Here is the situation:

We have a very large model as customer would like to join basically all existing tables together.
As with all models, there is a root table that all other tables join to through a tree of connections.

The problem comes when I set up filters for a dimension in a table that isn't root on this explorer. In order to extract a distinct list for the dimension in question, Looker will generate an SQL that parses from the root table all the way to the table in question. This is very inefficient.

I can think of a solution where you would set up an Explore for each and every table in the instance and use those for Filters, but that seems very tedious to set up and to maintain.

Has anyone else struggled with this issue and has a clever solution or any ideas at all?

Thanks, Blue

dsimeonova

Hey @blue1 !

There is a way to cache the results in the filter for specific amount of time (you can align it to your data refresh schedule).
It's not the solution to your issue but still can improve the time of waiting and it will reduce the amount of queries over the distinct values when somebody clicks over the filter.
I don't know if you considered this option but hope it helps.
Please share your thoughts and specifically your concerns why it's inefficient in your case.

Regards, Desi

blue1

Hi @dsimeonova , thanks for your suggestion. Caching happens automatically, the problem is the initial slow load of the filter when it is run for the first time that can be frustrating UX.

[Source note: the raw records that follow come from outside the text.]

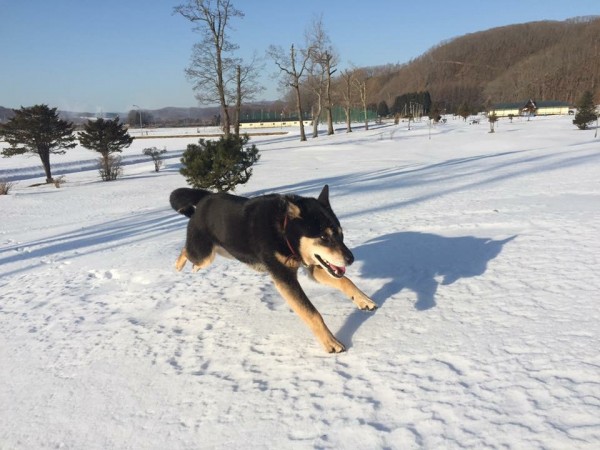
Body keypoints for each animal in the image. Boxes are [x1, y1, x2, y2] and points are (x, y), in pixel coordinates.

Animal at [169, 185, 376, 354]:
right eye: (324, 237)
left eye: (341, 234)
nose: (350, 259)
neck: (284, 231)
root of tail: (205, 198)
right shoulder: (284, 278)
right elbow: (312, 313)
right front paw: (330, 342)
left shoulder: (313, 267)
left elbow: (345, 281)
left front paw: (363, 299)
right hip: (204, 253)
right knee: (187, 250)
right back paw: (178, 265)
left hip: (224, 249)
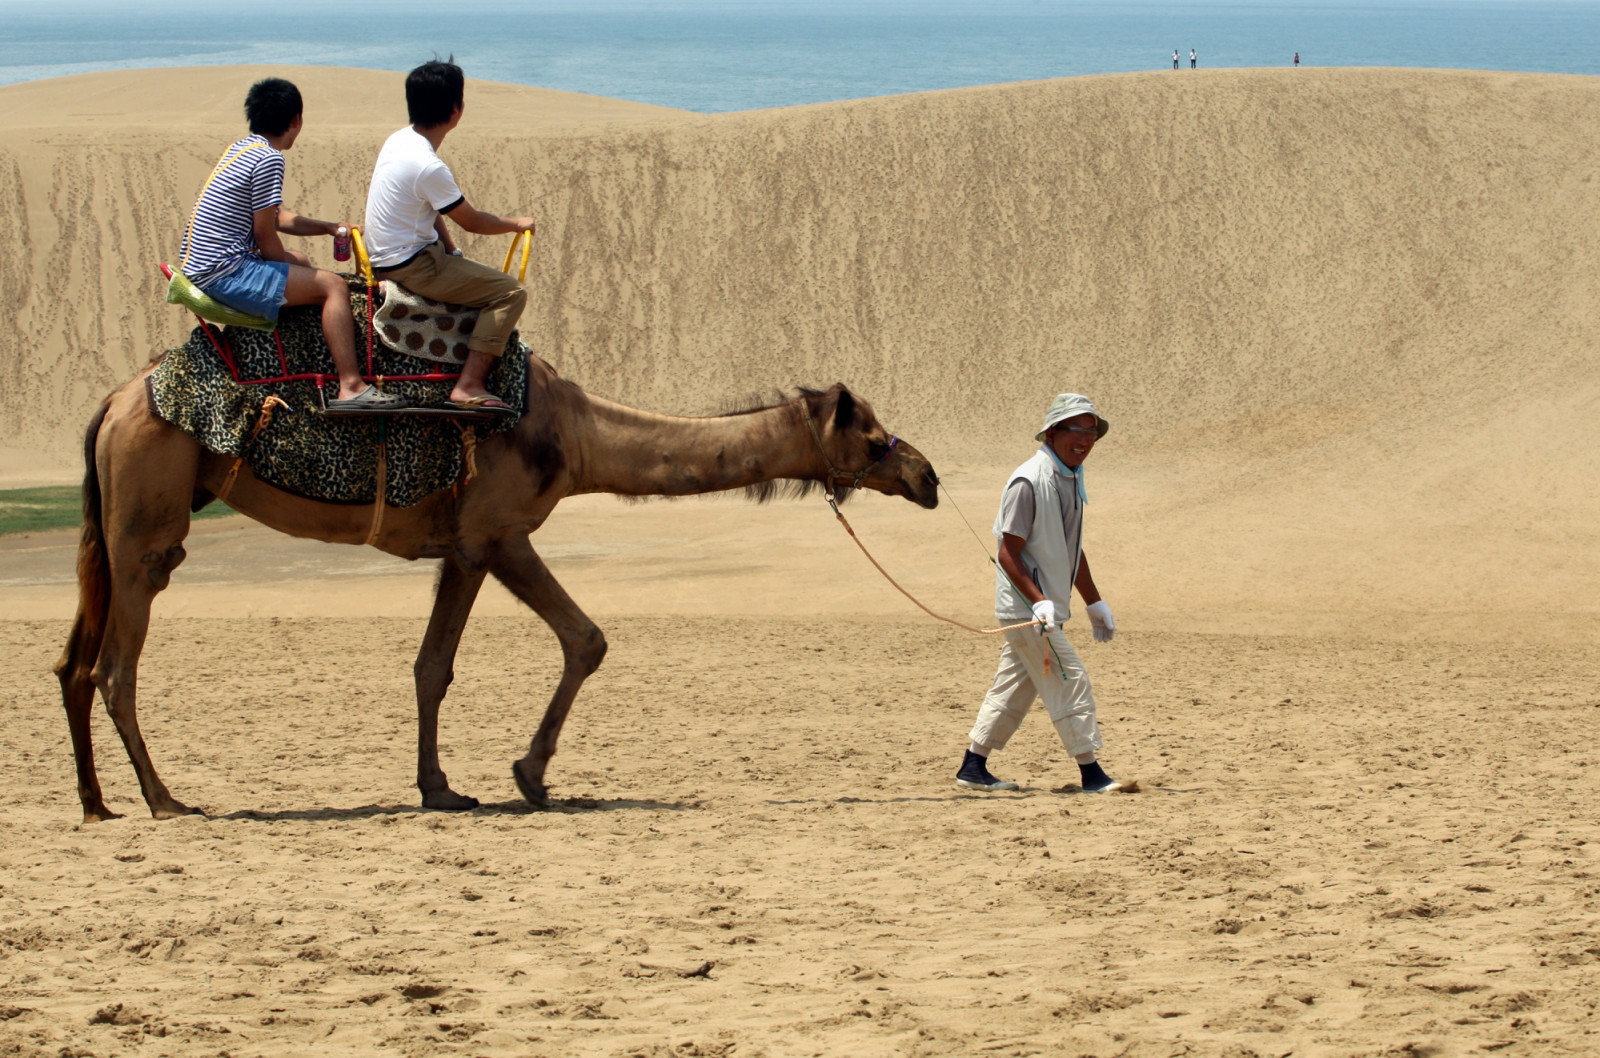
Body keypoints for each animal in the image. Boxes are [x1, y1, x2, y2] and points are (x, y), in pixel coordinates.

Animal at [53, 353, 939, 823]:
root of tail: (112, 401)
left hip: (109, 528)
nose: (926, 476)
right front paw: (530, 776)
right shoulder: (500, 532)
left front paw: (441, 788)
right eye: (870, 435)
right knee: (116, 667)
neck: (576, 437)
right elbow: (585, 639)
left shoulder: (463, 548)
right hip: (148, 524)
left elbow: (430, 667)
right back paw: (166, 801)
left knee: (72, 666)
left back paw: (97, 804)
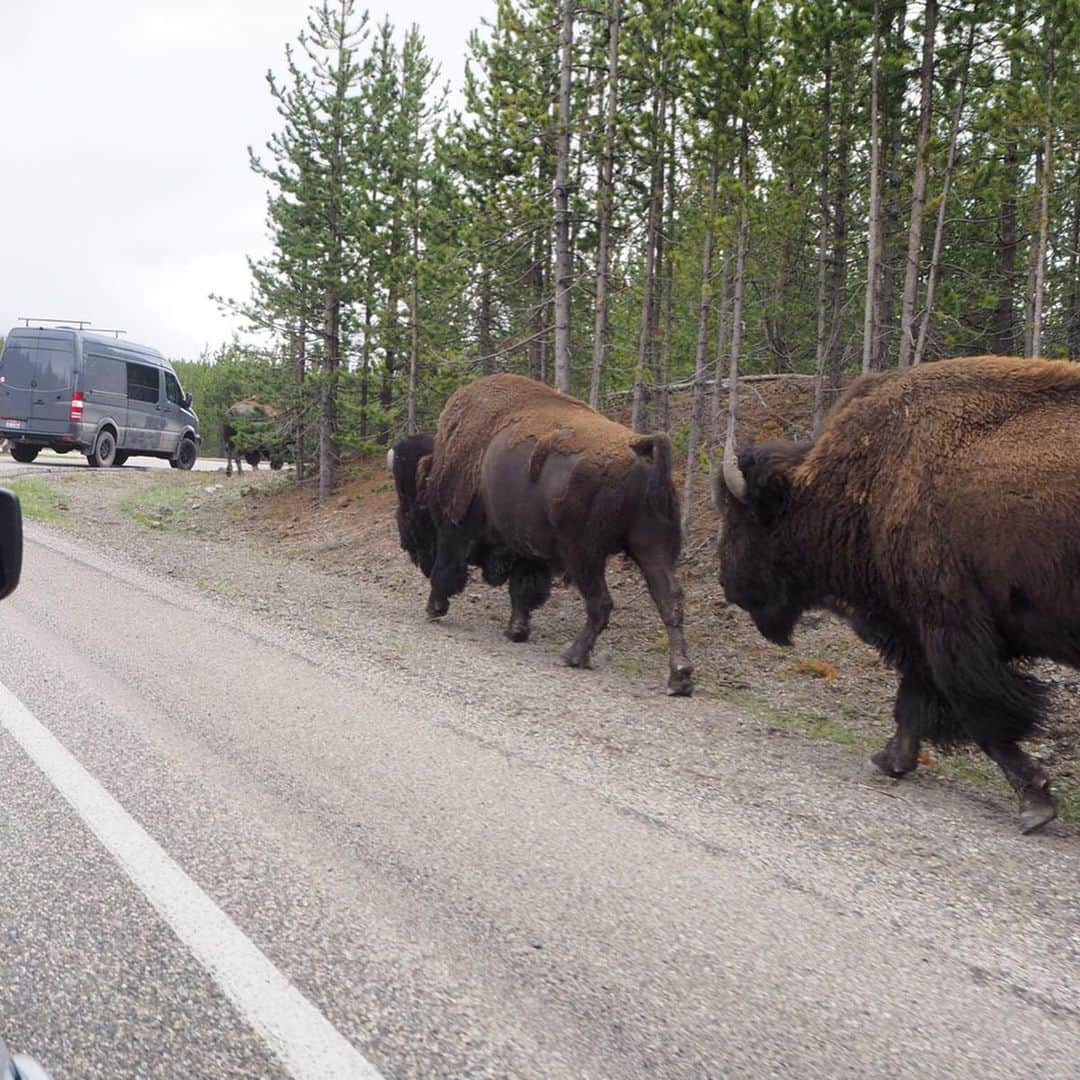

The inefficiency comes from the fact that the sql query from the filter doesn‘t access the table directly, but has to ho through the entire Model structure to reach the table.

For example, you have a „Product Explorer“, where product is the root table, orders joins to that table and then users joins to orders. If I add a User Name filter to the dashboard, the sql for the filter will start from product, join orders, and then join users to get the distinct User Name. Instead, the sql should simply access users directly and get a distinct list of User Name.

This is a simple example, of course, but you can imagine a similar case here the table of the filter is 8 joins deep in the model tree. That can make it slow for the user to get the results.

dsimeonova

I am not sure what do you mean when you say "caching happens automatically".
I had on mind this parameter inside of the dimensions: suggest_persist_for | Looker | Google Cloud
This parameter will make some of the times that is being run the filter query to be shorter. So it's not caching policy over the usual queries but only over the filter values.
I don't know if you tried this one to see the impact.

blue1

I see, I did not know about this parameter, thank you! It might help for the second or third load, however, it will not solve the initial runtime being slow.